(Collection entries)

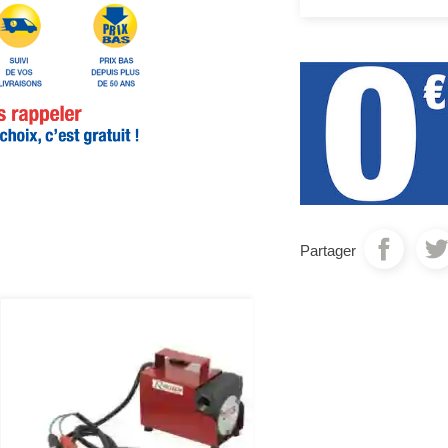
Partager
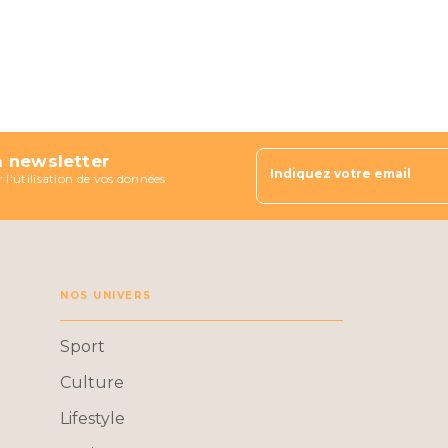
a newsletter
Indiquez votre email
 l'utilisation de vos données
NOS UNIVERS
Sport
Culture
Lifestyle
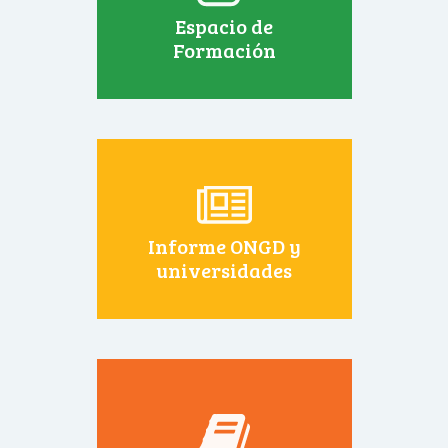
Espacio de
Formación
Informe ONGD y
universidades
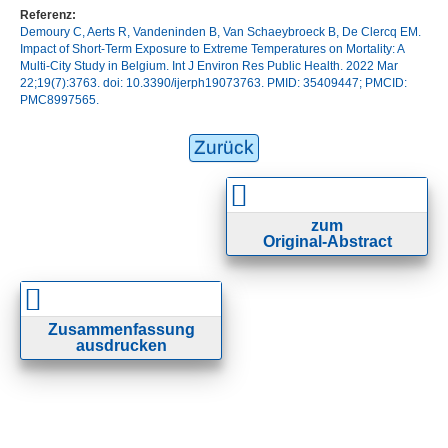
Referenz:
Demoury C, Aerts R, Vandeninden B, Van Schaeybroeck B, De Clercq EM.
Impact of Short-Term Exposure to Extreme Temperatures on Mortality: A
Multi-City Study in Belgium. Int J Environ Res Public Health. 2022 Mar
22;19(7):3763. doi: 10.3390/ijerph19073763. PMID: 35409447; PMCID:
PMC8997565.
Zurück
zum
Original-Abstract
Zusammenfassung
ausdrucken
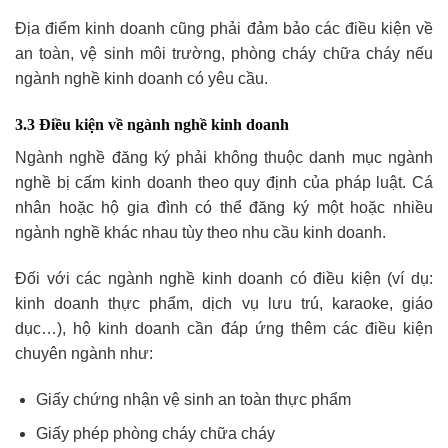
Địa điểm kinh doanh cũng phải đảm bảo các điều kiện về
an toàn, vệ sinh môi trường, phòng cháy chữa cháy nếu
ngành nghề kinh doanh có yêu cầu.
3.3 Điều kiện về ngành nghề kinh doanh
Ngành nghề đăng ký phải không thuộc danh mục ngành
nghề bị cấm kinh doanh theo quy định của pháp luật. Cá
nhân hoặc hộ gia đình có thể đăng ký một hoặc nhiều
ngành nghề khác nhau tùy theo nhu cầu kinh doanh.
Đối với các ngành nghề kinh doanh có điều kiện (ví dụ:
kinh doanh thực phẩm, dịch vụ lưu trú, karaoke, giáo
dục…), hộ kinh doanh cần đáp ứng thêm các điều kiện
chuyên ngành như:
Giấy chứng nhận vệ sinh an toàn thực phẩm
Giấy phép phòng cháy chữa cháy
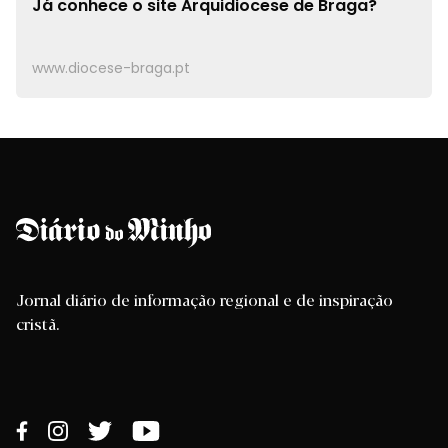
Já conhece o site
Arquidiocese de Braga?
www.diocese-braga.pt
Jornal diário de informação regional e de inspiração
cristã.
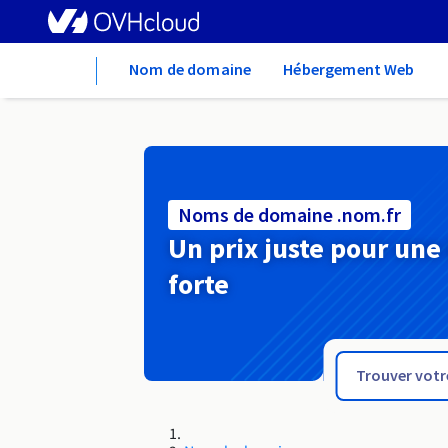
Home
Nom de domaine
Hébergement Web
Noms de domaine .nom.fr
Un prix juste pour une
forte
.nom.es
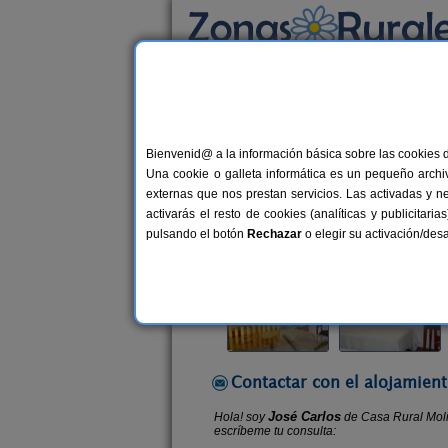
Busca por alojamiento
Alojamientos
>
Castilla-La Mancha
>
Cuenca
Bienvenid@ a la información básica sobre las cookies 
Casa Rural Molino de P
Una cookie o galleta informática es un pequeño archiv
Casa Rural en Molinos de Papel (C
externas que nos prestan servicios. Las activadas y n
activarás el resto de cookies (analíticas y publicita
Alquiler completo
4-10 plazas
pulsando el botón
Rechazar
o elegir su activación/de
Contactar con el alojamient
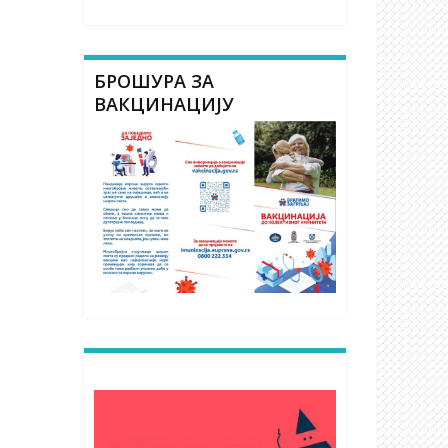
БРОШУРА ЗА
ВАКЦИНАЦИЈУ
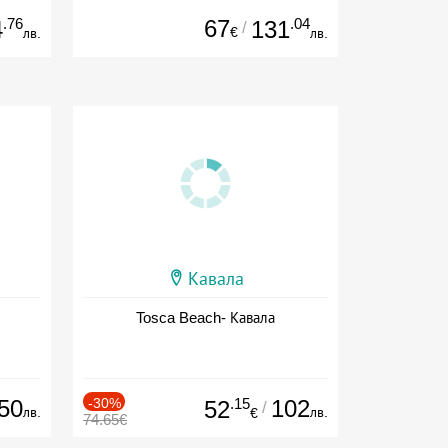
.76
67
.04
4
131
/
€
лв.
лв.
Кавала
Tosca Beach- Кавала
50
-30%
.15
102
52
/
лв.
лв.
€
74.65€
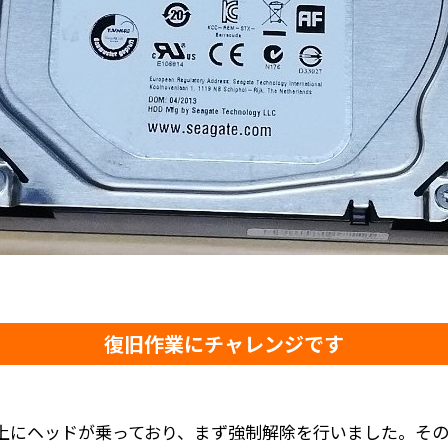
復旧作業にチャレンジです
上にヘッドが乗っており、まず強制解除を行いました。そ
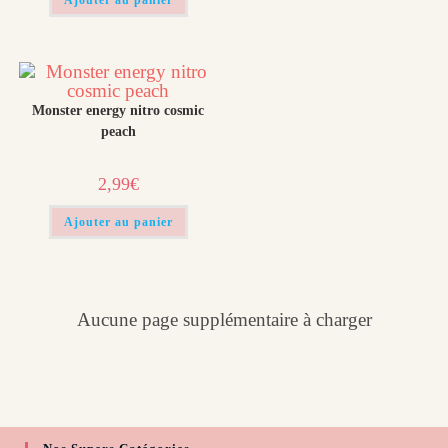
Ajouter au panier
Monster energy nitro cosmic
peach
2,99
€
Ajouter au panier
Aucune page supplémentaire à charger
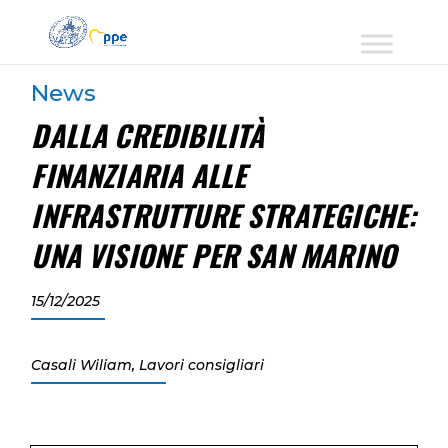
News
DALLA CREDIBILITÀ
FINANZIARIA ALLE
INFRASTRUTTURE STRATEGICHE:
UNA VISIONE PER SAN MARINO
15/12/2025
Casali Wiliam
,
Lavori consigliari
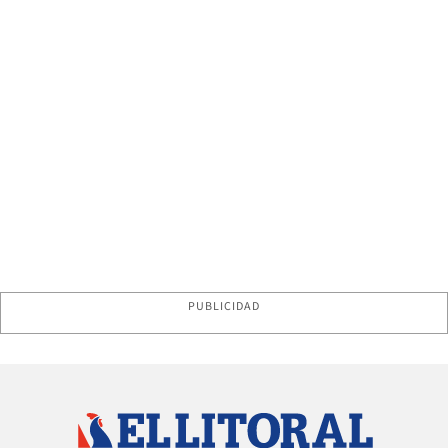
PUBLICIDAD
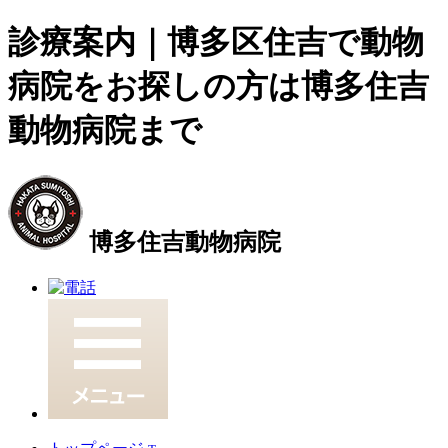
診療案内｜博多区住吉で動物
病院をお探しの方は博多住吉
動物病院まで
博多住吉動物病院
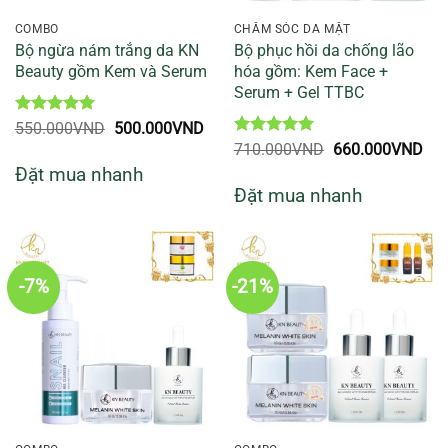
COMBO
CHĂM SÓC DA MẶT
Bộ ngừa nám trắng da KN
Bộ phục hồi da chống lão
Beauty gồm Kem và Serum
hóa gồm: Kem Face +
Serum + Gel TTBC
Được xếp
Giá
Giá
550.000
VND
500.000
VND
hạng
5
5
gốc
hiện
Được xếp
Giá
Giá
710.000
VND
660.000
VND
sao
là:
tại
hạng
5
5
gốc
hiệ
Đặt mua nhanh
550.000VND.
là:
sao
là:
tại
500.000VND.
Đặt mua nhanh
710.000VND.
là:
660
-7%
-21%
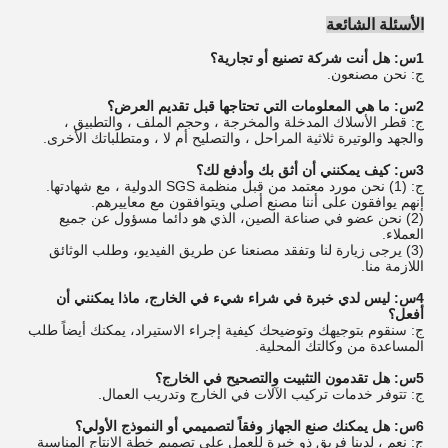
الأسئلة الشائعة
1س: هل أنت شركة تصنيع أو تجارية؟
ج: نحن مصنعون.
2س: ما هي المعلومات التي تحتاجها قبل تقديم العرض؟
ج: قطر الأسلاك المدخلة والمخرجة ، وحجم الملف ، والتطبيق ،
والجهد والوتيرة ثلاثية المراحل ، والتصليح أم لا ، ومتطلباتك الأخرى.
3س: كيف يمكنني أن أثق بك وأدفع لك؟
ج: (1) نحن مورد معتمد من قبل منظمة SGS الدولية ، مع شهادتها.
إنهم يوافقون على أننا مصنع أصلي ويتوافقون مع معاييرهم.
(2) نحن عضو في صناعة الصين، الذي هو دائما مسؤول عن جميع
العملاء.
(3) يرجى زيارة لنا وتفقد مصنعنا عن طريق الفيديو، وطلب الوثائق
اللازمة منا.
4س: ليس لدي خبرة في شراء شيء في الخارج، ماذا يمكنني أن
أفعل؟
ج: سنقوم بتوجيهك وتوضيحك كيفية إجراء الاستيراد، يمكنك أيضاً طلب
المساعدة من وكالتك المحلية.
5س: هل تقدمون التثبيت والتصحيح في الخارج؟
ج: تتوفر خدمات تركيب الآلات في الخارج وتدريب العمال.
6س: هل يمكنك صنع الجهاز وفقاً لتصميمي أو النموذج الأولي؟
ج: نعم ، لدينا فريق ذو خبرة للعمل على تصميم خطة الإنتاج المناسبة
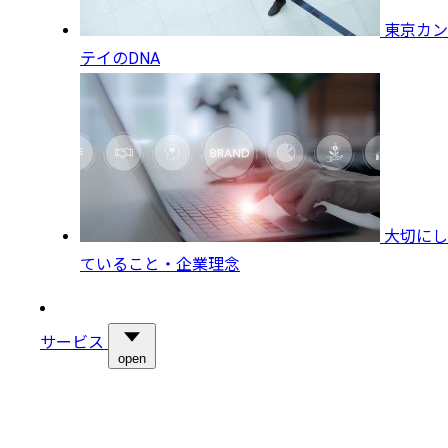
東京カン
テイのDNA
大切にし
ていること・企業理念
サービス
open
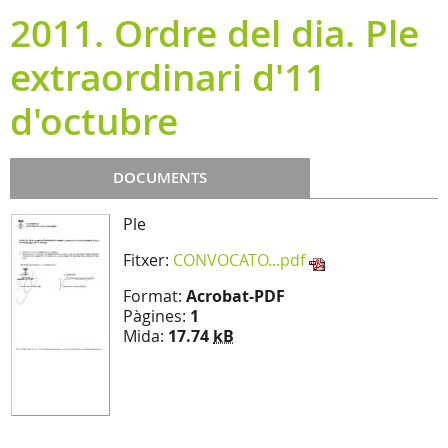
2011. Ordre del dia. Ple
extraordinari d'11
d'octubre
DOCUMENTS
Ple
Fitxer:
CONVOCATO...pdf
Format:
Acrobat-PDF
Pàgines:
1
Mida:
17.74
kB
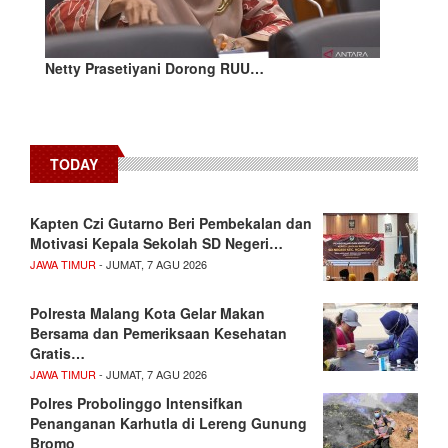
Netty Prasetiyani Dorong RUU…
TODAY
Kapten Czi Gutarno Beri Pembekalan dan
Motivasi Kepala Sekolah SD Negeri…
JAWA TIMUR
- JUMAT, 7 AGU 2026
Polresta Malang Kota Gelar Makan
Bersama dan Pemeriksaan Kesehatan
Gratis…
JAWA TIMUR
- JUMAT, 7 AGU 2026
Polres Probolinggo Intensifkan
Penanganan Karhutla di Lereng Gunung
Bromo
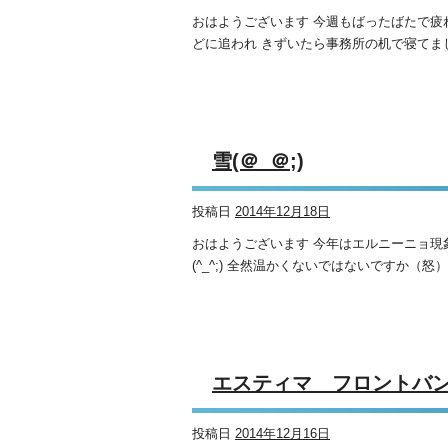
おはようございます 今週もばったばたで疲
どに追われ きずいたら事務所の机で寝てました(
雪(＠_＠;)
投稿日
2014年12月18日
おはようございます 今年はエルニーニョ現
(^_^;) 全然温かくないではないですか（怒
エスティマ フロントバ
投稿日
2014年12月16日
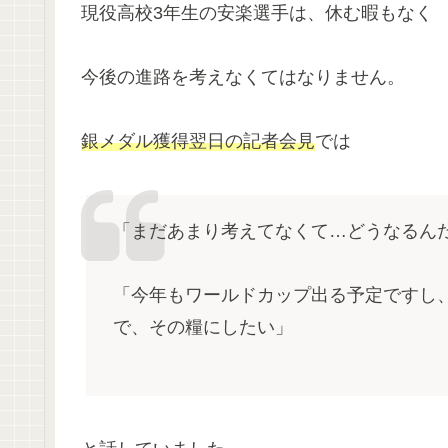
現役高校3年生の安楽選手は、休む暇もなく
今後の進路を考えなくてはなりません。
銀メダル獲得翌日の記者会見
では
「まだあまり考えてなくて…どうなるん
「今年もワールドカップ出る予定ですし
で、その糧にしたい」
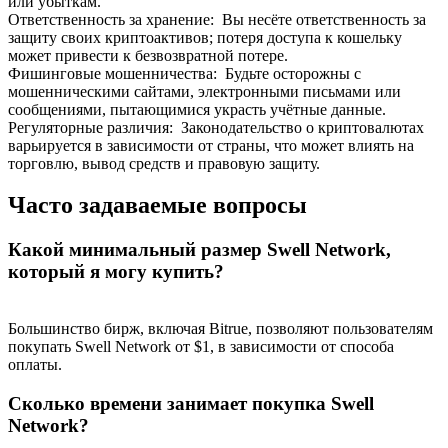
или убыткам.
Ответственность за хранение
:
Вы несёте ответственность за
защиту своих криптоактивов; потеря доступа к кошельку
может привести к безвозвратной потере.
Фишинговые мошенничества
:
Будьте осторожны с
мошенническими сайтами, электронными письмами или
сообщениями, пытающимися украсть учётные данные.
Регуляторные различия
:
Законодательство о криптовалютах
варьируется в зависимости от страны, что может влиять на
торговлю, вывод средств и правовую защиту.
Часто задаваемые вопросы
Какой минимальный размер Swell Network,
который я могу купить?
Большинство бирж, включая Bitrue, позволяют пользователям
покупать Swell Network от $1, в зависимости от способа
оплаты.
Сколько времени занимает покупка Swell
Network?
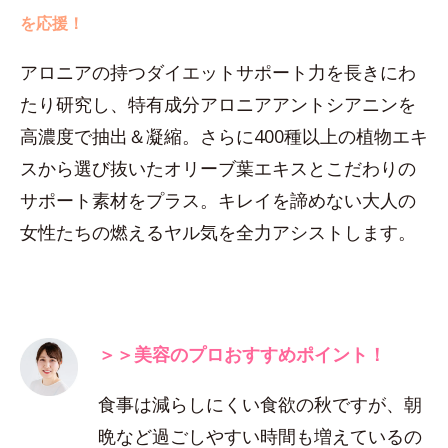
を応援！
アロニアの持つダイエットサポート力を長きにわ
たり研究し、特有成分アロニアアントシアニンを
高濃度で抽出＆凝縮。さらに400種以上の植物エキ
スから選び抜いたオリーブ葉エキスとこだわりの
サポート素材をプラス。キレイを諦めない大人の
女性たちの燃えるヤル気を全力アシストします。
＞＞美容のプロおすすめポイント！
食事は減らしにくい食欲の秋ですが、朝
晩など過ごしやすい時間も増えているの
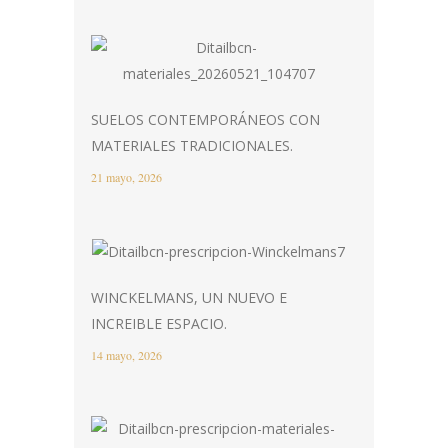
SUELOS CONTEMPORÁNEOS CON
MATERIALES TRADICIONALES.
21 mayo, 2026
WINCKELMANS, UN NUEVO E
INCREIBLE ESPACIO.
14 mayo, 2026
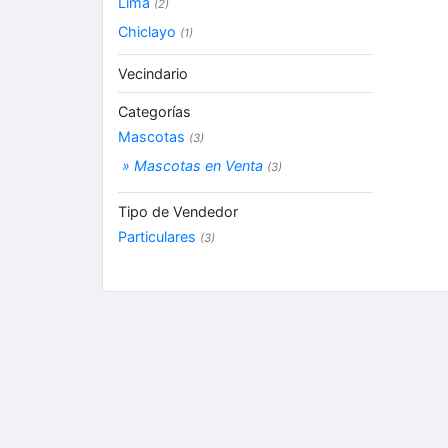
Lima
(2)
Chiclayo
(1)
Vecindario
Categorías
Mascotas
(3)
» Mascotas en Venta
(3)
Tipo de Vendedor
Particulares
(3)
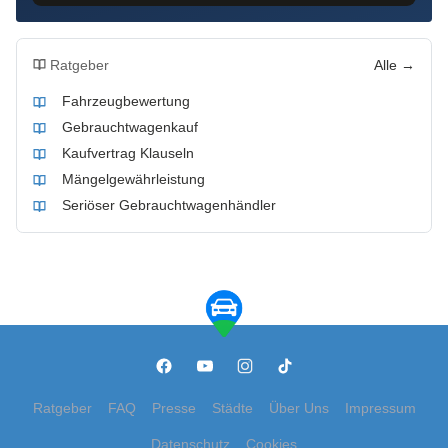
Ratgeber
Alle →
Fahrzeugbewertung
Gebrauchtwagenkauf
Kaufvertrag Klauseln
Mängelgewährleistung
Seriöser Gebrauchtwagenhändler
Ratgeber
FAQ
Presse
Städte
Über Uns
Impressum
Datenschutz
Cookies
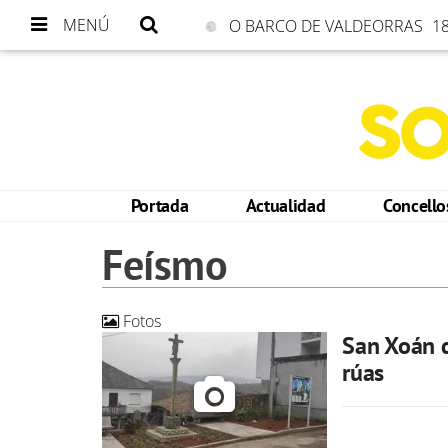
MENÚ
O BARCO DE VALDEORRAS
18
Portada
Actualidad
Concell
Feísmo
Fotos
San Xoán d
rúas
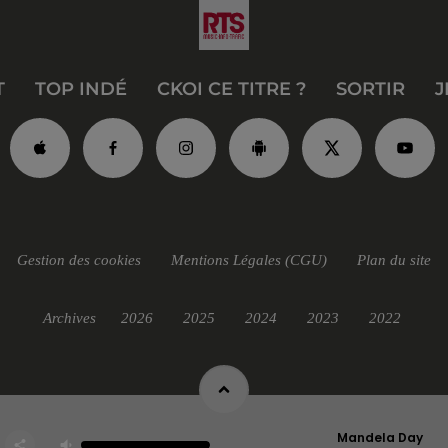
T
TOP INDÉ
CKOI CE TITRE ?
SORTIR
J
Gestion des cookies
Mentions Légales (CGU)
Plan du site
Archives
2026
2025
2024
2023
2022
Mandela Day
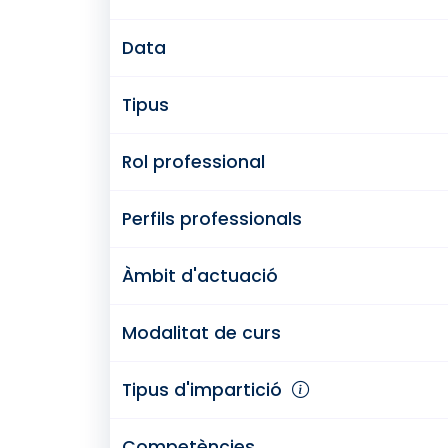
Data
Tipus
Rol professional
Perfils professionals
Àmbit d'actuació
Modalitat de curs
Tipus d'impartició
Competències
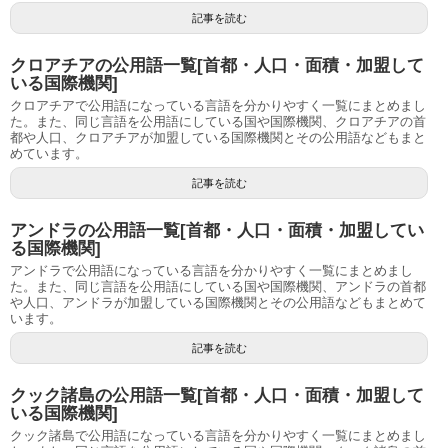
記事を読む
クロアチアの公用語一覧[首都・人口・面積・加盟して
いる国際機関]
クロアチアで公用語になっている言語を分かりやすく一覧にまとめまし
た。また、同じ言語を公用語にしている国や国際機関、クロアチアの首
都や人口、クロアチアが加盟している国際機関とその公用語などもまと
めています。
記事を読む
アンドラの公用語一覧[首都・人口・面積・加盟してい
る国際機関]
アンドラで公用語になっている言語を分かりやすく一覧にまとめまし
た。また、同じ言語を公用語にしている国や国際機関、アンドラの首都
や人口、アンドラが加盟している国際機関とその公用語などもまとめて
います。
記事を読む
クック諸島の公用語一覧[首都・人口・面積・加盟して
いる国際機関]
クック諸島で公用語になっている言語を分かりやすく一覧にまとめまし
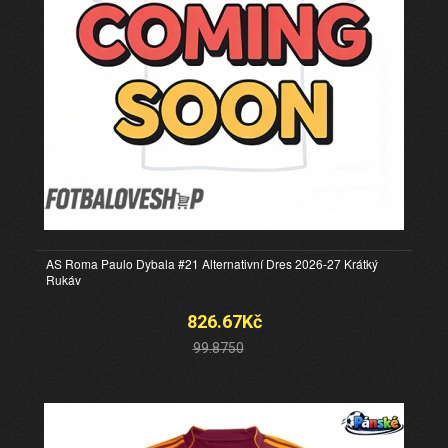
AS Roma Paulo Dybala #21 Alternativní Dres 2026-27 Krátký
Rukáv
826.67Kč
99.8750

Exercise objective →
Write out again exactly the lines from the start of the data above through the line containing "Đối với các", inclusive, excluding any pictures.

Solution for this task →
Partager
a newsletter
Indiquez votre email
 l'utilisation de vos données
NOS UNIVERS
Sport
Culture
Lifestyle
Espacio de
Formación
Informe ONGD y
universidades
Referenz:
Demoury C, Aerts R, Vandeninden B, Van Schaeybroeck B, De Clercq EM.
Impact of Short-Term Exposure to Extreme Temperatures on Mortality: A
Multi-City Study in Belgium. Int J Environ Res Public Health. 2022 Mar
22;19(7):3763. doi: 10.3390/ijerph19073763. PMID: 35409447; PMCID:
PMC8997565.
Zurück
zum
Original-Abstract
Zusammenfassung
ausdrucken
Địa điểm kinh doanh cũng phải đảm bảo các điều kiện về
an toàn, vệ sinh môi trường, phòng cháy chữa cháy nếu
ngành nghề kinh doanh có yêu cầu.
3.3 Điều kiện về ngành nghề kinh doanh
Ngành nghề đăng ký phải không thuộc danh mục ngành
nghề bị cấm kinh doanh theo quy định của pháp luật. Cá
nhân hoặc hộ gia đình có thể đăng ký một hoặc nhiều
ngành nghề khác nhau tùy theo nhu cầu kinh doanh.
Đối với các ngành nghề kinh doanh có điều kiện (ví dụ:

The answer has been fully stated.